After President Obama made a long overdue statement condemning the beating and killing of Iranian protesters, Major Garret asked “What took you so long?” As we have seen time and time again, Obama rewrote history and said he has been clear all on this along and to track what he has been saying.
OK. Lets do that. (The Wall Street Journal has done the work for me.)
June 15, The Rose Garden: “It is up to Iranians to make decisions about who Iran’s leaders will be; that we respect Iranian sovereignty and want to avoid the United States being the issue inside of Iran.”
June 16, The Rose Garden: “It’s not productive, given the history of U.S.-Iranian relations, to be seen as meddling, the U.S. President meddling in Iranian elections. What I will repeat, and what I said yesterday, is that when I see violence directed at peaceful protestors, when I see peaceful dissent being suppressed, wherever that takes place, it is of concern to me and it’s of concern to the American people. That is not how governments should interact with their people.”
June 16, CNBC: “The difference between [Iranian President] Ahmadinejad and [opposition candidate] Mousavi in terms of their actual policies may not be as great as has been advertised. Either way, we’re going to be dealing with an Iranian regime that has been hostile to the United States.”
June 19, CBS News interview, White House: What you’re seeing in Iran are hundreds of thousands of people who believe their voices were not heard and who are peacefully protesting and – and seeking justice. And the world is watching. And we stand behind those who are seeking justice in a peaceful way.

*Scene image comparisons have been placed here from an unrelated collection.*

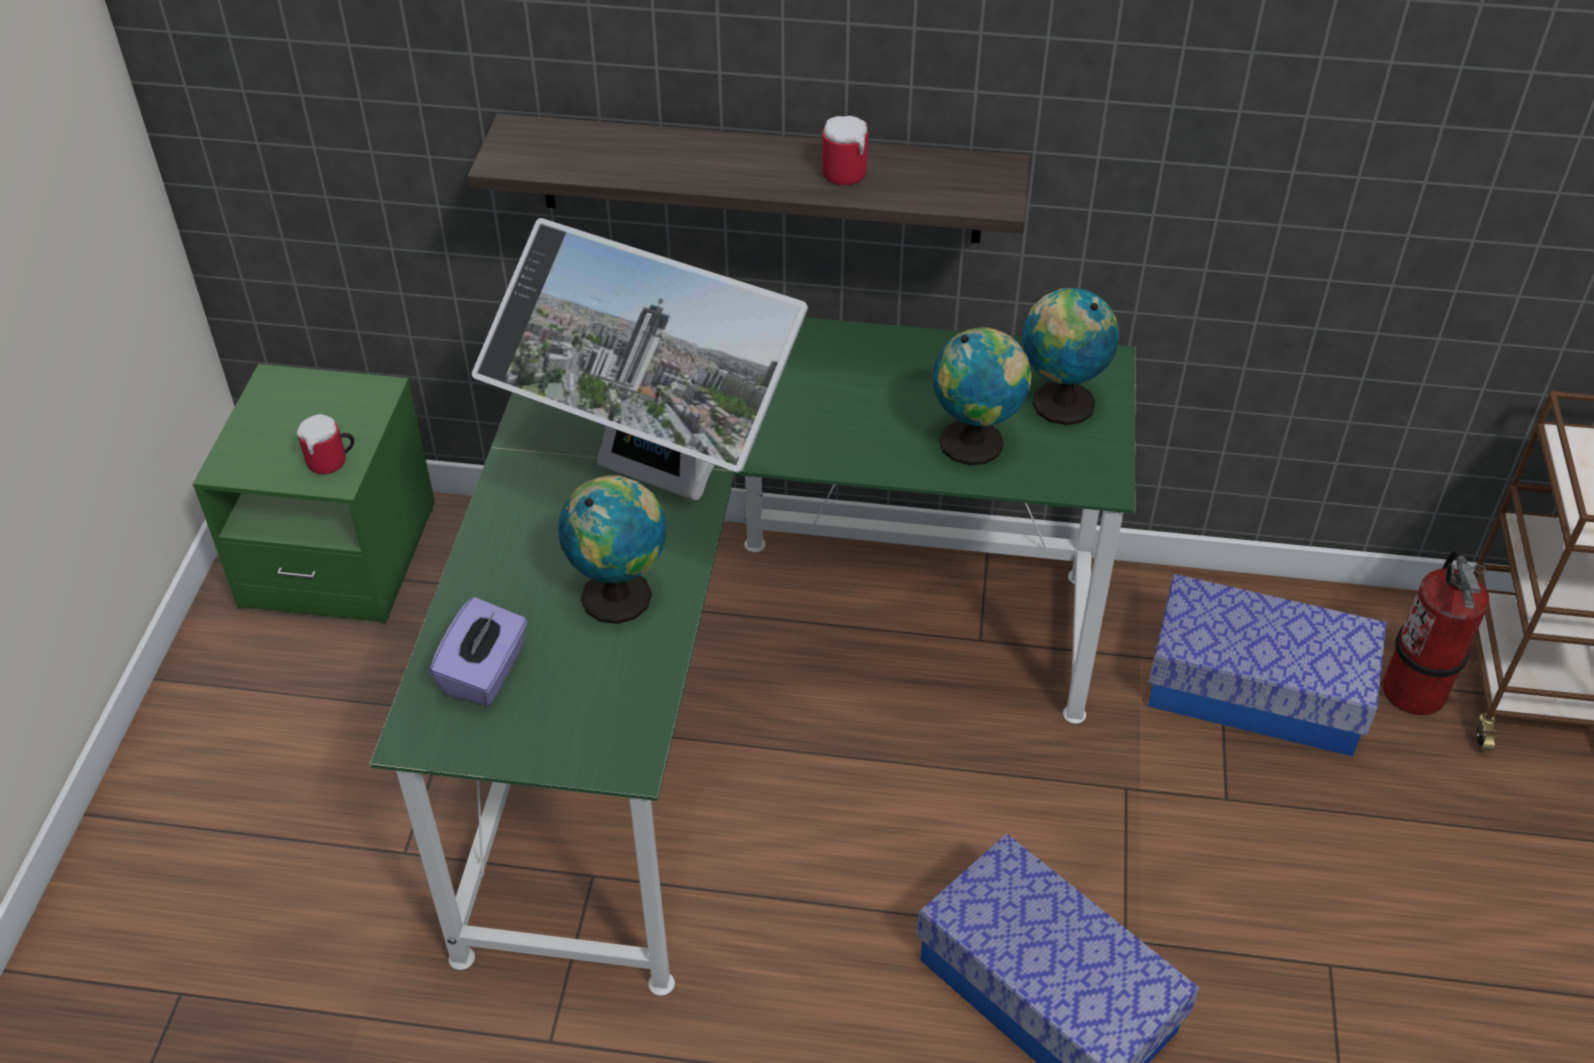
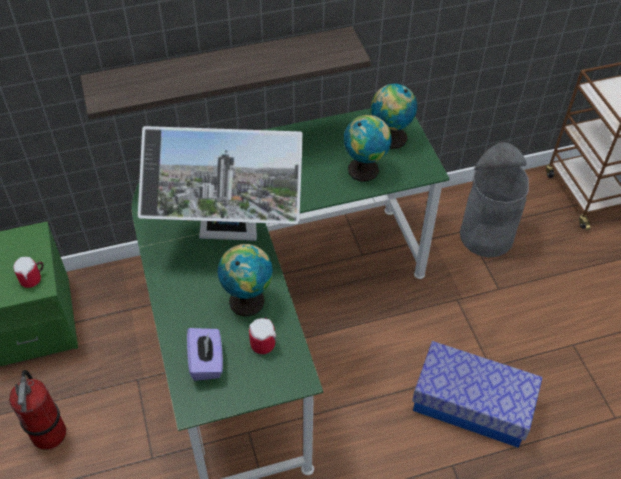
camera: 25 degrees left, 5 degrees up
mug [822,116,868,185] -> mug moved to [249,317,276,354]
storage box [1148,574,1386,757] -> grey trash can [460,142,529,257]
fire extinguisher [1382,550,1489,716] -> fire extinguisher moved to [9,370,66,450]

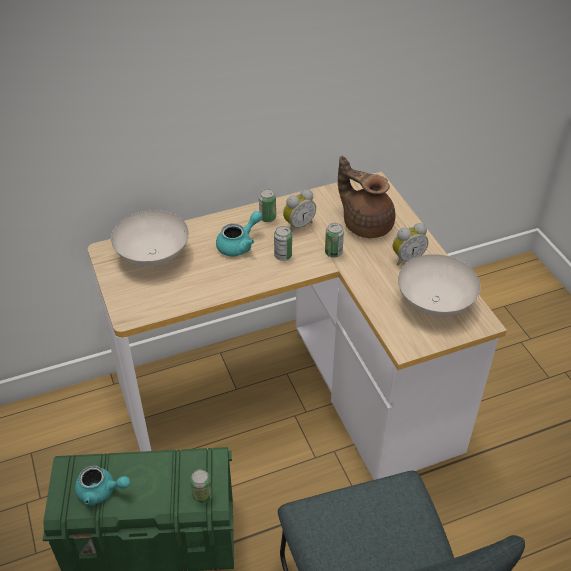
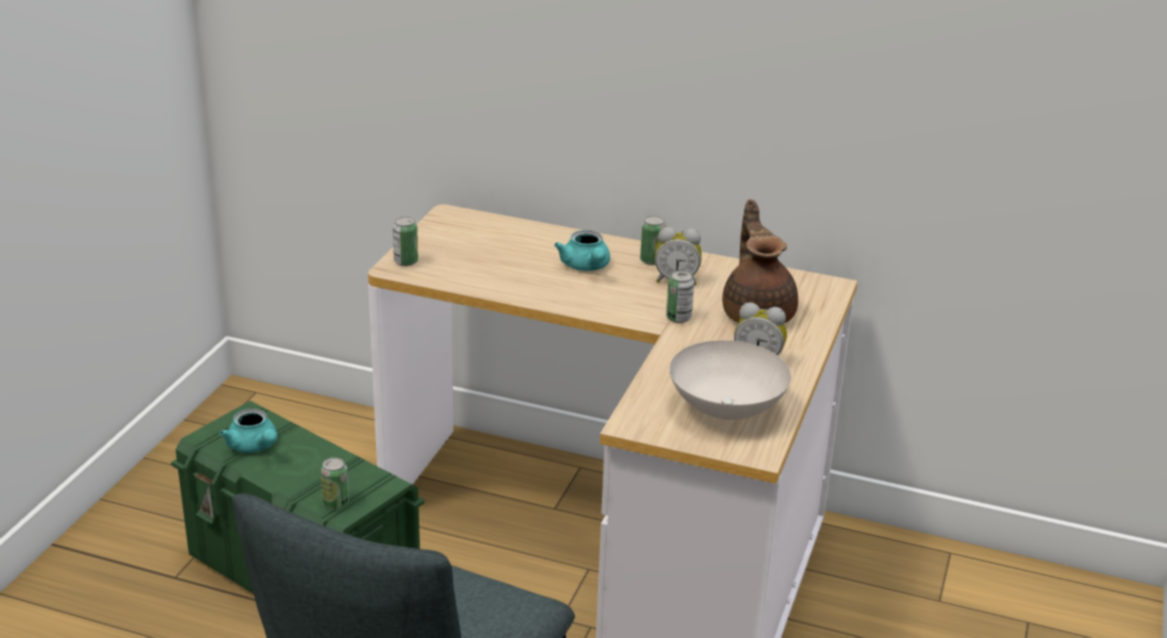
camera: 40 degrees right, 15 degrees down
white bowl [111,210,189,267] -> none
turquoise teapot [216,211,262,257] -> turquoise teapot turned 75 degrees clockwise [554,230,610,271]
can [274,226,292,261] -> can moved to [393,216,418,266]

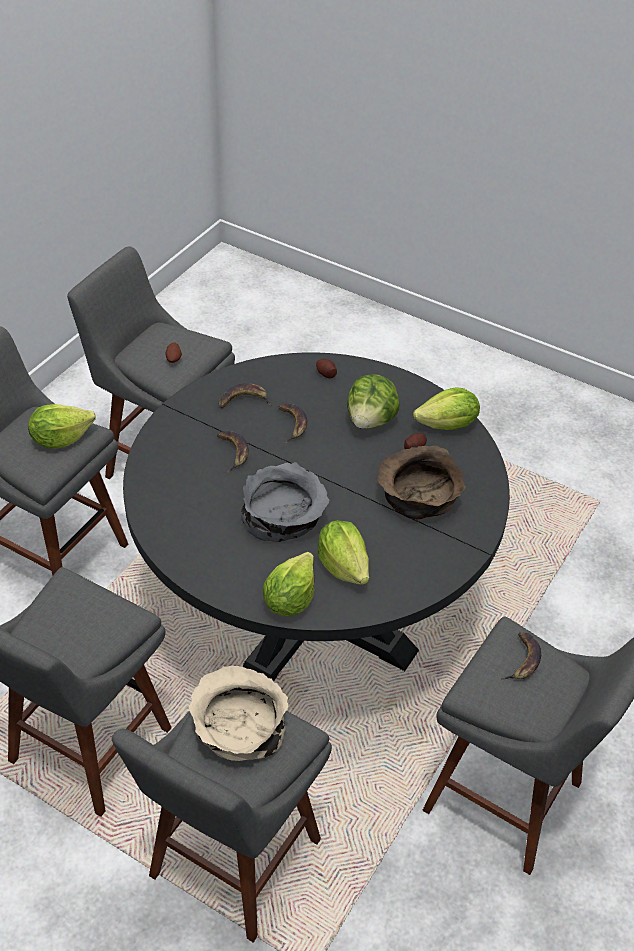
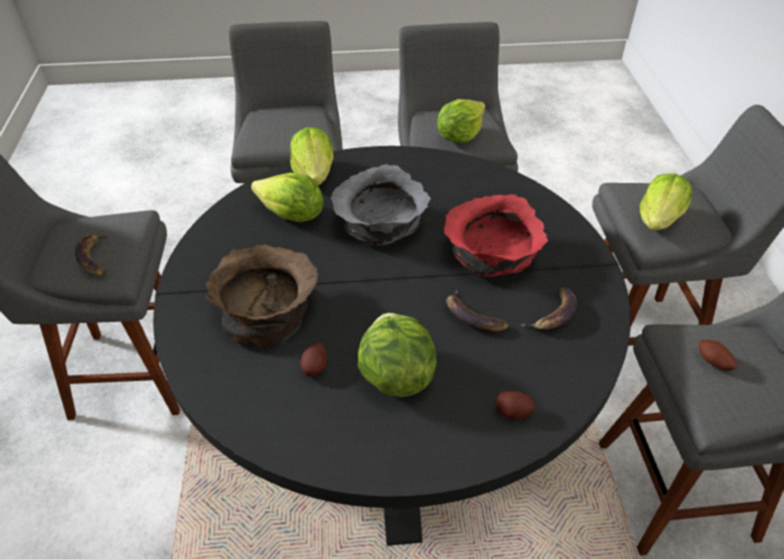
camera: 145 degrees right, 0 degrees up
beige bowl [189,665,288,761] -> none
banana [217,431,249,473] -> red bowl [444,194,548,277]
lettuce [413,387,480,430] -> lettuce moved to [437,99,485,143]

June 20, Formal Statement: “The Iranian government must understand that the world is watching. We mourn each and every innocent life that is lost. We call on the Iranian government to stop all violent and unjust actions against its own people. The universal rights to assembly and free speech must be respected, and the United States stands with all who seek to exercise those rights.”
And that leads us to today’s remarks:
First, I’d like to say a few words about the situation in Iran. The United States and the international community have been appalled and outraged by the threats, the beatings and imprisonments of the last few days.I strongly condemn these unjust actions, and I join with the American people in mourning each and every innocent life that is lost.
I’ve made it clear that the United States respects the sovereignty of the Islamic Republic of Iran and is not interfering with Iran’s affairs.
But we must also bear witness to the courage and the dignity of the Iranian people and to a remarkable opening within Iranian society. And we deplore the violence against innocent civilians anywhere that it takes place.
Quite a leap to say he’s been clear all along. Of course he denies that today’s shift in tone and rhetoric had anything to do with his critics calling his previous remarks weak and timid, but you can be sure he took note.